The records follow. Filter them to the lines that hold "have".

◆ ◆ ◆ ◆ ◆ ◆ ◆

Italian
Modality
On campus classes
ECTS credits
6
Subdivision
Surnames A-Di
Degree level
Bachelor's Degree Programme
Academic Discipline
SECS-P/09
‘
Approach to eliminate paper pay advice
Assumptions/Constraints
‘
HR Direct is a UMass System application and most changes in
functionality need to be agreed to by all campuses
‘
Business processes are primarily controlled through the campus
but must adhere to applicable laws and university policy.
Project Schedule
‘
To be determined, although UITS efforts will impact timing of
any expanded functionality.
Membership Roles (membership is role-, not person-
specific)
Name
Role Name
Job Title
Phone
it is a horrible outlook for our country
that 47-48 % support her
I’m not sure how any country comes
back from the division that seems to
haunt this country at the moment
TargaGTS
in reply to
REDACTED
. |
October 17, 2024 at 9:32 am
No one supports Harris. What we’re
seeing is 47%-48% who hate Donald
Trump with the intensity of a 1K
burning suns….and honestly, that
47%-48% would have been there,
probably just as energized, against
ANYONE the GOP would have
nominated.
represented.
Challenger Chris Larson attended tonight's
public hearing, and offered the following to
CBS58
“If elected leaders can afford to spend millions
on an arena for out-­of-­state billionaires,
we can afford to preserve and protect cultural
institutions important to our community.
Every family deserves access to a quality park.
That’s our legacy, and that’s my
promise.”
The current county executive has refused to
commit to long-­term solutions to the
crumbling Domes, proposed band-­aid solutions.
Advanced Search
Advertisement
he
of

◆ ◆ ◆ ◆ ◆ ◆ ◆

Response to this task
47%-48% would have been there,
ANYONE the GOP would have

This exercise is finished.